Staatsminister Tharaka Balasuriya (50) sprach von 445 Beschwerden, die bei der Regierung eingereicht wurden. Die tatsächliche Zahl der Betroffenen könnte allerdings höher sein, räumte er ein. Mindestens 37 Sri Lanker wurden in der Ukraine verletzt, 16 weitere werden vermisst.

Syrien

Bereits zu Beginn der «speziellen Militäroperation», wie Moskau den Krieg in der Ukraine nennt, wurden syrische Krieger von Russland für Kampfhandlungen rekrutiert.

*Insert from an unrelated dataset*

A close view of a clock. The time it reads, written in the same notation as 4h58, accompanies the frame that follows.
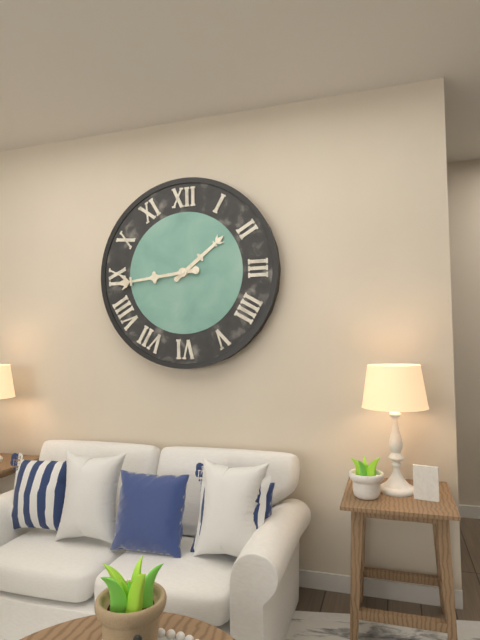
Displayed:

Sie sollten Putins Truppen bei der Einnahme Kiews behilflich sein, wurden allerdings vernichtend geschlagen.

Zentralasien

Russland setzt seit Beginn des Feldzugs gegen die Ukraine auch Arbeitsmigranten aus Zentralasien unter Druck. Sie sollen mit einem Versprechen geködert werden: Wer ein Jahr im Militär dient, bekommt den russischen Pass. Wie der Chef des Ermittlungskomitees der Russischen Föderation, Alexander Bastrykin (71), im Juli bekannt gab, wurden 10'000 Arbeitsmigranten ins Kriegsgebiet geschickt. Insgesamt sollen mehr als 30'000 Arbeiter aus Ländern wie Usbekistan, Kasachstan oder Kirgisistan in die Armee eintreten.